The charm and the novelty here is in the assortment of seasoned crooks who have come together for what should be a highly profitable assignment: abducting young ballerina Abigail (Alisha Weir) and demanding a hefty ransom from her wealthy father. Picture the Scooby-Doo gang, if those paranormal investigators had pitch dark pasts and were entirely unacquainted before hopping into the Mystery Machine for the first time. That we witness their friendships being forged from scratch makes their reactions and apprehensions feel organic. They’ve agreed to not share their real names to ensure anonymity in case any of them is apprehended; their boss for this job (a characteristically suave Giancarlo Esposito) baptizes them with code names.
The least terrible of the kidnappers – and thus our rooting interest – is Joey (Melissa Barrera), who’s tasked with caring for Abigail while the crew awaits its payday inside an ostentatiously furnished mansion. Screenwriters Guy Busick and Stephen Shields tool this pack of archetypes for maximum laughs, with the exception of former military man Rickles (William Catlett), whose role as Joey’s impromptu love interest mostly fades into the background.
Based on Joey’s educated assumptions about her accomplices, Frank (Dan Stevens) is a corrupt cop, twentysomething Sammy (Kathryn Newton) is a hacker from an affluent family, Dean (the late Angus Cloud in his final onscreen role) is a juvenile getaway driver, and Quebecois gentle giant Peter (Kevin Durand) is just mindless muscle. How does Joey fit in here?

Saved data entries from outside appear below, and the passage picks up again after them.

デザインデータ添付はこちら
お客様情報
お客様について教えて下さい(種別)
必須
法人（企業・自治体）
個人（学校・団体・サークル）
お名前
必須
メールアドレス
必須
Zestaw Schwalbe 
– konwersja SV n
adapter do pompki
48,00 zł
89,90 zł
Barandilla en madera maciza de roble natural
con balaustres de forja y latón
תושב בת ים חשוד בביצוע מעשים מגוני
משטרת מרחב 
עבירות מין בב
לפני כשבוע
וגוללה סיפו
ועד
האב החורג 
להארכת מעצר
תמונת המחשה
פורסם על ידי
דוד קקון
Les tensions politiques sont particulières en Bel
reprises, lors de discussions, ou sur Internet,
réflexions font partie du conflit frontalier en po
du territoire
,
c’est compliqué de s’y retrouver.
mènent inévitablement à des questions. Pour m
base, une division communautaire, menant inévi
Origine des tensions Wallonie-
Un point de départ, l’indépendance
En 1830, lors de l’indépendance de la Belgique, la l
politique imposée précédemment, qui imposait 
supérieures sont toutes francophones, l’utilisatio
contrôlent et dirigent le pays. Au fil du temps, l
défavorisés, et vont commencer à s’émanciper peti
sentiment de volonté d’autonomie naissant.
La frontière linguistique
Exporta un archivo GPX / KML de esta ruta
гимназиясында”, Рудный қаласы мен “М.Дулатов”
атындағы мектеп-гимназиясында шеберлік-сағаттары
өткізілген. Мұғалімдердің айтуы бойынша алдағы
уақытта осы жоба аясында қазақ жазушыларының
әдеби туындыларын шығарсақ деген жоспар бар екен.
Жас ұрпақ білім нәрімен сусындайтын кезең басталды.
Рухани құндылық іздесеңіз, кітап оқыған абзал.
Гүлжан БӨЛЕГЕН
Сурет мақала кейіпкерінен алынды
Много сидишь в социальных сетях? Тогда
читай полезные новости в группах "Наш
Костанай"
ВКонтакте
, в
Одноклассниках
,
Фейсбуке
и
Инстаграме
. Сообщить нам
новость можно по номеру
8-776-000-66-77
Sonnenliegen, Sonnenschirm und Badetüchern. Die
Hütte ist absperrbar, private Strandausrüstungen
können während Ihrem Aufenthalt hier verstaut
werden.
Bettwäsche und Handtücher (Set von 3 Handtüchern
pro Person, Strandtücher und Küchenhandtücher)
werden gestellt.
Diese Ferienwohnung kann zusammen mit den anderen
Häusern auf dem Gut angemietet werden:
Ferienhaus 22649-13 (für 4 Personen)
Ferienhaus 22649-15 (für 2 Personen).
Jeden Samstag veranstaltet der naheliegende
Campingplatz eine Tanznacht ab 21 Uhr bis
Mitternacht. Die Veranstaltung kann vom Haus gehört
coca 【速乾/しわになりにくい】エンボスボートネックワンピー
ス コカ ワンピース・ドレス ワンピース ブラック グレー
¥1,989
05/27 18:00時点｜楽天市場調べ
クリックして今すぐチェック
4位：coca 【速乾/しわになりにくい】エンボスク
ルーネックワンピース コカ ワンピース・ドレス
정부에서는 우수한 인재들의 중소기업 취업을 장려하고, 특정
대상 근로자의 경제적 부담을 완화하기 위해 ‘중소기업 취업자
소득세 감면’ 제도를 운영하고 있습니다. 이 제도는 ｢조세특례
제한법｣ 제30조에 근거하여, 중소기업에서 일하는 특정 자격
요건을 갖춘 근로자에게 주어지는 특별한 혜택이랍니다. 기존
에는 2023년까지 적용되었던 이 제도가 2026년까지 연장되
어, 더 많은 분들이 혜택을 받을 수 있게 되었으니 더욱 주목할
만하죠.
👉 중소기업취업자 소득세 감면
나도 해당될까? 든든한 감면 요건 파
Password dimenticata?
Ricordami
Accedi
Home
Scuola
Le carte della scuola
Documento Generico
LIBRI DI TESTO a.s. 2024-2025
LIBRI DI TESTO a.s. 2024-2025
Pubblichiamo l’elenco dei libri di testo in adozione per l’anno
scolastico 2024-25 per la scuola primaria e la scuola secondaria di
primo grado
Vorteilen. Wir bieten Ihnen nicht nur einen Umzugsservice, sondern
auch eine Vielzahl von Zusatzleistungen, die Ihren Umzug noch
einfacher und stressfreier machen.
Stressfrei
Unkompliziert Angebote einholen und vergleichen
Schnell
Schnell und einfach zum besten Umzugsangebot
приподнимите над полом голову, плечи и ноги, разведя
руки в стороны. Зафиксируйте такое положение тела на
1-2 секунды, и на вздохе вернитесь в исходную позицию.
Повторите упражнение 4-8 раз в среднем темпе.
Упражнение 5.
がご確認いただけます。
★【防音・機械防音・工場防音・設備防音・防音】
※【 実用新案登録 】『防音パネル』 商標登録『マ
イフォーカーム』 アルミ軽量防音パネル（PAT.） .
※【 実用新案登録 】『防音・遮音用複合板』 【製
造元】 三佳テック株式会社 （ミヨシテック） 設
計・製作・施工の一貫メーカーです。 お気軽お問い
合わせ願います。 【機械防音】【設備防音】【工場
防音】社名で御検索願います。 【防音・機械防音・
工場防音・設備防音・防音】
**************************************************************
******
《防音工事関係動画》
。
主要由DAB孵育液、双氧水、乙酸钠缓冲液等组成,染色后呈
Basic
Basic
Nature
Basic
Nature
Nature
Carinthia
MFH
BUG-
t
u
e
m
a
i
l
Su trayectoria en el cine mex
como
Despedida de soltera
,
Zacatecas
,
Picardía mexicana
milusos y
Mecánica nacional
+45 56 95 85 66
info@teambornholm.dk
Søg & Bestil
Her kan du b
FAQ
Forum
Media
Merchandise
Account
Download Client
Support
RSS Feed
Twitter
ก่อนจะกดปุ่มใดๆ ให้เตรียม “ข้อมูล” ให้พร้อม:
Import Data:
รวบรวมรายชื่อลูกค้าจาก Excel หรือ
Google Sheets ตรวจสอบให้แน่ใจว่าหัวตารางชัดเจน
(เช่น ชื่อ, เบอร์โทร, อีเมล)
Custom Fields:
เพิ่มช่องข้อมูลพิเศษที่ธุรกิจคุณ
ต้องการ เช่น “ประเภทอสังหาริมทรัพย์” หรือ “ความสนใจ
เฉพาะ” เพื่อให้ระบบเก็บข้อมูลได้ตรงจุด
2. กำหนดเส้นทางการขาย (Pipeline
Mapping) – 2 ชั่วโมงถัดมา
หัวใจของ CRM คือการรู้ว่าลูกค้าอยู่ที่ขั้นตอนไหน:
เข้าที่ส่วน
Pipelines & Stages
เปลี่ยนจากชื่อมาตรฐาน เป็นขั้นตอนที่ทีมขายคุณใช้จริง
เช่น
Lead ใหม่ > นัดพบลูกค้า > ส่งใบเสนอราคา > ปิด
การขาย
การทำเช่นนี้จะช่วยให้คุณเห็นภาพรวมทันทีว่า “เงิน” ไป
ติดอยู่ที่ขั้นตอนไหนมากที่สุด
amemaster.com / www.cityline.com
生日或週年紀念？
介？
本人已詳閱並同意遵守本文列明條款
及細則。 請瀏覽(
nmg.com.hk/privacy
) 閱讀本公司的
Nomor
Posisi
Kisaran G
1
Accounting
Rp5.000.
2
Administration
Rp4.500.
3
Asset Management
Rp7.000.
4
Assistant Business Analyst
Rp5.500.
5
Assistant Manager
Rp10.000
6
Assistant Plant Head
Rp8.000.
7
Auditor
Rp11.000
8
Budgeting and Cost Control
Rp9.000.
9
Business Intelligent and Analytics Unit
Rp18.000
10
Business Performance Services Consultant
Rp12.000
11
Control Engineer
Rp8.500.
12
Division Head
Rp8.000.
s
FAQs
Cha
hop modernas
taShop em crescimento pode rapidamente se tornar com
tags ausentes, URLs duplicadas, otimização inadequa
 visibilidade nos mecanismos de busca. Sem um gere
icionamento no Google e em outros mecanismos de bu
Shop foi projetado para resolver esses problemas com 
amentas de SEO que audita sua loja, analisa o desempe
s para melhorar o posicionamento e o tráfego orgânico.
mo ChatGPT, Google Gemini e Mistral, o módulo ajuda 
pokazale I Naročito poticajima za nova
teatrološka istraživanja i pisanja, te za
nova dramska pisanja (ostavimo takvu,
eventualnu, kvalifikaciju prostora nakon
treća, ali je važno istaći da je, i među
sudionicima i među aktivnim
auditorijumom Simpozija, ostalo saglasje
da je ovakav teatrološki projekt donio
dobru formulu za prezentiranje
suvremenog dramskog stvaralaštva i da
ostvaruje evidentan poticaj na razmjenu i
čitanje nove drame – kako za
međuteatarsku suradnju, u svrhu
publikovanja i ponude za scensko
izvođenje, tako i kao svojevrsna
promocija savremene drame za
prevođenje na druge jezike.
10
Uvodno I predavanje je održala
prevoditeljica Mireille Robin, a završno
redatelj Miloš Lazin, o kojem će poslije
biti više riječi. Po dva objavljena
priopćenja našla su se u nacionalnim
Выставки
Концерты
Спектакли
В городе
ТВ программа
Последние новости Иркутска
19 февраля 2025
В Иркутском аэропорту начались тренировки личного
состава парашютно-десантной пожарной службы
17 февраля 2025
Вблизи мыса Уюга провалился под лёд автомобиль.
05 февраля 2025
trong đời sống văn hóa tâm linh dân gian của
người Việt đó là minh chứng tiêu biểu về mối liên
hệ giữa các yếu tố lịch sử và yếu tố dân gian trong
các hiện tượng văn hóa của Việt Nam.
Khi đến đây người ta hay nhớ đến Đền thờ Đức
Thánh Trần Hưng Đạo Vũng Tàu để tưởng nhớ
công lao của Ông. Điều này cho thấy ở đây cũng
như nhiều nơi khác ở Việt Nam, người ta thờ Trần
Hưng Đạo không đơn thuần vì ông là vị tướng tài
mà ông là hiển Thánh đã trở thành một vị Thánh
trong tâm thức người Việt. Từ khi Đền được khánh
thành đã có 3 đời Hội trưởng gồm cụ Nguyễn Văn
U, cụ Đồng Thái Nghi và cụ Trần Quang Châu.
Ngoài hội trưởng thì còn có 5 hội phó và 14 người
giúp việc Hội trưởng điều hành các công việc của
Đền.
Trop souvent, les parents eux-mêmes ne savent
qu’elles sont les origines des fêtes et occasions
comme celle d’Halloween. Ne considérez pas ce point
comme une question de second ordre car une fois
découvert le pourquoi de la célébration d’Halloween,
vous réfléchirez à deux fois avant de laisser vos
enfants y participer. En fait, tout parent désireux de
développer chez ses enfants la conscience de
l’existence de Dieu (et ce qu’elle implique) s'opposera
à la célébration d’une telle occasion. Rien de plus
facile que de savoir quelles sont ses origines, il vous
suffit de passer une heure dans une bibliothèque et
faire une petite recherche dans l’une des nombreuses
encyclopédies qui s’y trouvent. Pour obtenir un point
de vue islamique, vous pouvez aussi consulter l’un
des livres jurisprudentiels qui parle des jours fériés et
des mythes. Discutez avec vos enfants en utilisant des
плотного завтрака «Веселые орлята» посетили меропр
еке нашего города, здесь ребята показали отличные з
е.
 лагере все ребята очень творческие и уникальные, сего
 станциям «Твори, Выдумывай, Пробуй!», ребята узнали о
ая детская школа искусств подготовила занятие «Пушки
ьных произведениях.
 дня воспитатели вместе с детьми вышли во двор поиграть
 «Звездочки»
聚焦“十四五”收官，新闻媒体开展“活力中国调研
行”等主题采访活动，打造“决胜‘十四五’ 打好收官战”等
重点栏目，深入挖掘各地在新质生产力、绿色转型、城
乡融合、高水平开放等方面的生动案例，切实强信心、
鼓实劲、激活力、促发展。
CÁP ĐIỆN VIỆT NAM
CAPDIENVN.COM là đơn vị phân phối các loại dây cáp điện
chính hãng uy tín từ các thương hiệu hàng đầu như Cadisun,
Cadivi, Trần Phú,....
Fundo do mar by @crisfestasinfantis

She’s a recovering addict riddled with motherly regret. A desire to do right by her child forges an emotional connection between Joey and the neglected Abigail.
Barrera has carved out a space for herself in genre projects, including Bettinelli-Olpin and Gillett’s now-tainted Scream revival and this year’s offbeat romance Your Monster. In Abigail, there’s a bruised determination to her gaze that communicates the significance of Joey’s objective. That self-assurance imbued musical dramas like In the Heights and Carmen with gravitas, and it’s even more resonant when applied to a final girl trying to survive one hellish night with a bloodsucker. Not once do we doubt she has the intelligence and resilience to survive. She has a reason to, and Barrera makes us believe it.
Abigail is an over-the-top crowd-pleaser.
The filmmakers, to their credit, keep things focused on the chaos unfolding in the mansion: No flashbacks, only the bare minimum of backstory. The early revelation that Abigail is the offspring of a powerful vampire (and is also one herself) sets a dual hunt in motion: The kidnappers, trapped inside the mansion, become prey for Abigail as she prances around in unabashedly campy fashion and feeds on her “guests.”
Weir’s deranged pirouettes grow tiresome after a while, but the playful malevolence of her performance shines late in the picture. She’s especially good when Abigail holds her ground against power-hungry Frank, who eventually looks like a character straight out of The Lost Boys. (Dan Stevens’ continued predilection for playing amusing, often villainous weirdos continues unabated – and he has another one coming up in next month’s Cuckoo.) As Abigail’s relationship with Joey morphs into mutual understanding, it provides just enough parent-child drama to tinge the movie with some poignancy without overburdening it.
Abigail proves its horror bona fides with a handful of effective jump scares and copious gore. But the movie’s ability to consistently draw comedic blood is its main attraction, whether it’s riffing on well-known vampire tropes or leaning into the lawbreakers’ inept attempts at neutralizing a supernatural threat. The components may be far from original, but nearly impeccable comic timing and casting choices render Abigail an over-the-top crowd-pleaser whose winking silliness often disarms.